[Stored items from a collection]

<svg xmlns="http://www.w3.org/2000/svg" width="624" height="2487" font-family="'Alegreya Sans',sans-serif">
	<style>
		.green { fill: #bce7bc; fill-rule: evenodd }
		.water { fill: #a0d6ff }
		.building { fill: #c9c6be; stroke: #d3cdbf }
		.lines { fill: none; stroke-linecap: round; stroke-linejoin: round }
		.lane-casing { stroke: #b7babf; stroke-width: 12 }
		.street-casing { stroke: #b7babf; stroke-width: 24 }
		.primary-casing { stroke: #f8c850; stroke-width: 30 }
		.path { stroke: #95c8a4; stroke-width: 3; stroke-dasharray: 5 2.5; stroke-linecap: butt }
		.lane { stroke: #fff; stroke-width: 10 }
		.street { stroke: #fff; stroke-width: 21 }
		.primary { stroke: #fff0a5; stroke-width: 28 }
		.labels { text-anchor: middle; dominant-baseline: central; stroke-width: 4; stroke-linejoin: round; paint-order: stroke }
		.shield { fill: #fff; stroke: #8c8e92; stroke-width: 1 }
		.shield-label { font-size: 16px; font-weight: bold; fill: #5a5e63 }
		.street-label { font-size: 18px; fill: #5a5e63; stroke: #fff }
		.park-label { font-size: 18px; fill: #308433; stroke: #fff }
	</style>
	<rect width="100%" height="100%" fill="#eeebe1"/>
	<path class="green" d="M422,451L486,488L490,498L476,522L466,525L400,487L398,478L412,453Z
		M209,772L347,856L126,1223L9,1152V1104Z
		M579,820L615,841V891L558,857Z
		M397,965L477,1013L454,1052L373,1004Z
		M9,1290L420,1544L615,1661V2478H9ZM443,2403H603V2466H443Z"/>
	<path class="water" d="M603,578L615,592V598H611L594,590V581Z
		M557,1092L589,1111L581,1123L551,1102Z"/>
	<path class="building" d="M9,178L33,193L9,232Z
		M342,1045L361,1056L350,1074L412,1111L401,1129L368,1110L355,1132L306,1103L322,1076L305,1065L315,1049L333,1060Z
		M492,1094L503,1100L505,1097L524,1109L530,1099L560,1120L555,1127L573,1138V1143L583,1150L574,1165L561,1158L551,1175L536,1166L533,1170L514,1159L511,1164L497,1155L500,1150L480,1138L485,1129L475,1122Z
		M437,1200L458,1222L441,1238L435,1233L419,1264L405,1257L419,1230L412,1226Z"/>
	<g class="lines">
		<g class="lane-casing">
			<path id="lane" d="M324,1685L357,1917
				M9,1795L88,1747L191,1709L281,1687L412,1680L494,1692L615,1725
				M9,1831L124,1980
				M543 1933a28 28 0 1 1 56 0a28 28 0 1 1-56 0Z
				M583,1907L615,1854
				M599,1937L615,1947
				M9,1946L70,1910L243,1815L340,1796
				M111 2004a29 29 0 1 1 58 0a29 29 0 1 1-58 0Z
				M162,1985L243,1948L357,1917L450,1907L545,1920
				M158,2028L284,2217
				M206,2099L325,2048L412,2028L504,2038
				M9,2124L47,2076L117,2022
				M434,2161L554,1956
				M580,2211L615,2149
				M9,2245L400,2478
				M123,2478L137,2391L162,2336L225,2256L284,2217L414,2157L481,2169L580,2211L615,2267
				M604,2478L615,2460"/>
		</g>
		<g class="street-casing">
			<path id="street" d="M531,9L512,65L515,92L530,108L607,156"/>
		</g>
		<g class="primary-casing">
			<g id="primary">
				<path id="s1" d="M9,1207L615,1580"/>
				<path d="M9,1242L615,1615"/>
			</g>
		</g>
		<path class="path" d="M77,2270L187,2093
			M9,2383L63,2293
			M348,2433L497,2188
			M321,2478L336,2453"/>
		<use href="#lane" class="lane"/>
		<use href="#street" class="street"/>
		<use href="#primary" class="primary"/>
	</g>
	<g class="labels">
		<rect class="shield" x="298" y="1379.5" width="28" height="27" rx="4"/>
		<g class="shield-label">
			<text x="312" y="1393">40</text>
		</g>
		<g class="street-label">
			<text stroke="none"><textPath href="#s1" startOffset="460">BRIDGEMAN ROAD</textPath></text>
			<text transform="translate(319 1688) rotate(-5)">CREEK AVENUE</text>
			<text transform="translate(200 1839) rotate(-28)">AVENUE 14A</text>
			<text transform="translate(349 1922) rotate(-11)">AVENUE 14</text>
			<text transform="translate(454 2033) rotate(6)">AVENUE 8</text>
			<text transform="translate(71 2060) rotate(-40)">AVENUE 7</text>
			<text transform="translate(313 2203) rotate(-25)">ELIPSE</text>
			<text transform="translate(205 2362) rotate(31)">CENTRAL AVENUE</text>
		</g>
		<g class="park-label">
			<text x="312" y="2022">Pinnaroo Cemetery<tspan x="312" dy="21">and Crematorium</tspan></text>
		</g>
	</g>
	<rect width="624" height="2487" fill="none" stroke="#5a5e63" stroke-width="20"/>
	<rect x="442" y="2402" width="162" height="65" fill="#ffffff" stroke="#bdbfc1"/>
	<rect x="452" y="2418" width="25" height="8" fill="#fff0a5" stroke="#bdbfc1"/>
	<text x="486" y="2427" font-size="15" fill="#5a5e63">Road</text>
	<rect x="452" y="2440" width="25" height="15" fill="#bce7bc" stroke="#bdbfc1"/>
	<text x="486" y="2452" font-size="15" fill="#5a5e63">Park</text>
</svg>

WHAT IS BEING ASKED —
All of the records above must be reproduced exactly.

RESPONSE TO THIS TASK —
<svg xmlns="http://www.w3.org/2000/svg" width="624" height="2487" font-family="'Alegreya Sans',sans-serif">
	<style>
		.green { fill: #bce7bc; fill-rule: evenodd }
		.water { fill: #a0d6ff }
		.building { fill: #c9c6be; stroke: #d3cdbf }
		.lines { fill: none; stroke-linecap: round; stroke-linejoin: round }
		.lane-casing { stroke: #b7babf; stroke-width: 12 }
		.street-casing { stroke: #b7babf; stroke-width: 24 }
		.primary-casing { stroke: #f8c850; stroke-width: 30 }
		.path { stroke: #95c8a4; stroke-width: 3; stroke-dasharray: 5 2.5; stroke-linecap: butt }
		.lane { stroke: #fff; stroke-width: 10 }
		.street { stroke: #fff; stroke-width: 21 }
		.primary { stroke: #fff0a5; stroke-width: 28 }
		.labels { text-anchor: middle; dominant-baseline: central; stroke-width: 4; stroke-linejoin: round; paint-order: stroke }
		.shield { fill: #fff; stroke: #8c8e92; stroke-width: 1 }
		.shield-label { font-size: 16px; font-weight: bold; fill: #5a5e63 }
		.street-label { font-size: 18px; fill: #5a5e63; stroke: #fff }
		.park-label { font-size: 18px; fill: #308433; stroke: #fff }
	</style>
	<rect width="100%" height="100%" fill="#eeebe1"/>
	<path class="green" d="M422,451L486,488L490,498L476,522L466,525L400,487L398,478L412,453Z
		M209,772L347,856L126,1223L9,1152V1104Z
		M579,820L615,841V891L558,857Z
		M397,965L477,1013L454,1052L373,1004Z
		M9,1290L420,1544L615,1661V2478H9ZM443,2403H603V2466H443Z"/>
	<path class="water" d="M603,578L615,592V598H611L594,590V581Z
		M557,1092L589,1111L581,1123L551,1102Z"/>
	<path class="building" d="M9,178L33,193L9,232Z
		M342,1045L361,1056L350,1074L412,1111L401,1129L368,1110L355,1132L306,1103L322,1076L305,1065L315,1049L333,1060Z
		M492,1094L503,1100L505,1097L524,1109L530,1099L560,1120L555,1127L573,1138V1143L583,1150L574,1165L561,1158L551,1175L536,1166L533,1170L514,1159L511,1164L497,1155L500,1150L480,1138L485,1129L475,1122Z
		M437,1200L458,1222L441,1238L435,1233L419,1264L405,1257L419,1230L412,1226Z"/>
	<g class="lines">
		<g class="lane-casing">
			<path id="lane" d="M324,1685L357,1917
				M9,1795L88,1747L191,1709L281,1687L412,1680L494,1692L615,1725
				M9,1831L124,1980
				M543 1933a28 28 0 1 1 56 0a28 28 0 1 1-56 0Z
				M583,1907L615,1854
				M599,1937L615,1947
				M9,1946L70,1910L243,1815L340,1796
				M111 2004a29 29 0 1 1 58 0a29 29 0 1 1-58 0Z
				M162,1985L243,1948L357,1917L450,1907L545,1920
				M158,2028L284,2217
				M206,2099L325,2048L412,2028L504,2038
				M9,2124L47,2076L117,2022
				M434,2161L554,1956
				M580,2211L615,2149
				M9,2245L400,2478
				M123,2478L137,2391L162,2336L225,2256L284,2217L414,2157L481,2169L580,2211L615,2267
				M604,2478L615,2460"/>
		</g>
		<g class="street-casing">
			<path id="street" d="M531,9L512,65L515,92L530,108L607,156"/>
		</g>
		<g class="primary-casing">
			<g id="primary">
				<path id="s1" d="M9,1207L615,1580"/>
				<path d="M9,1242L615,1615"/>
			</g>
		</g>
		<path class="path" d="M77,2270L187,2093
			M9,2383L63,2293
			M348,2433L497,2188
			M321,2478L336,2453"/>
		<use href="#lane" class="lane"/>
		<use href="#street" class="street"/>
		<use href="#primary" class="primary"/>
	</g>
	<g class="labels">
		<rect class="shield" x="298" y="1379.5" width="28" height="27" rx="4"/>
		<g class="shield-label">
			<text x="312" y="1393">40</text>
		</g>
		<g class="street-label">
			<text stroke="none"><textPath href="#s1" startOffset="460">BRIDGEMAN ROAD</textPath></text>
			<text transform="translate(319 1688) rotate(-5)">CREEK AVENUE</text>
			<text transform="translate(200 1839) rotate(-28)">AVENUE 14A</text>
			<text transform="translate(349 1922) rotate(-11)">AVENUE 14</text>
			<text transform="translate(454 2033) rotate(6)">AVENUE 8</text>
			<text transform="translate(71 2060) rotate(-40)">AVENUE 7</text>
			<text transform="translate(313 2203) rotate(-25)">ELIPSE</text>
			<text transform="translate(205 2362) rotate(31)">CENTRAL AVENUE</text>
		</g>
		<g class="park-label">
			<text x="312" y="2022">Pinnaroo Cemetery<tspan x="312" dy="21">and Crematorium</tspan></text>
		</g>
	</g>
	<rect width="624" height="2487" fill="none" stroke="#5a5e63" stroke-width="20"/>
	<rect x="442" y="2402" width="162" height="65" fill="#ffffff" stroke="#bdbfc1"/>
	<rect x="452" y="2418" width="25" height="8" fill="#fff0a5" stroke="#bdbfc1"/>
	<text x="486" y="2427" font-size="15" fill="#5a5e63">Road</text>
	<rect x="452" y="2440" width="25" height="15" fill="#bce7bc" stroke="#bdbfc1"/>
	<text x="486" y="2452" font-size="15" fill="#5a5e63">Park</text>
</svg>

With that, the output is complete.